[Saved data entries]

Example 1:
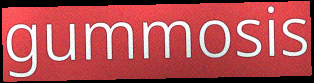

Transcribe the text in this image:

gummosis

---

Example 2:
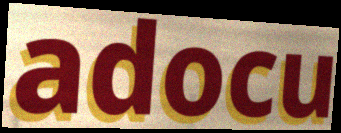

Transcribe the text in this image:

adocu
---
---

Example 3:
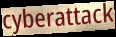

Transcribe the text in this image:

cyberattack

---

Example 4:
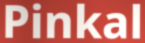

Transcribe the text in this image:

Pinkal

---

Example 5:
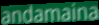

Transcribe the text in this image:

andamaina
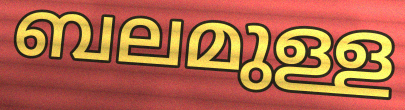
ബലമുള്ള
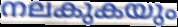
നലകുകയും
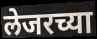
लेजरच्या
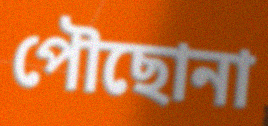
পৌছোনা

> Task instructions
With "Example" as the search word, count the matching lines in the records and give the number alone.

> Answer
5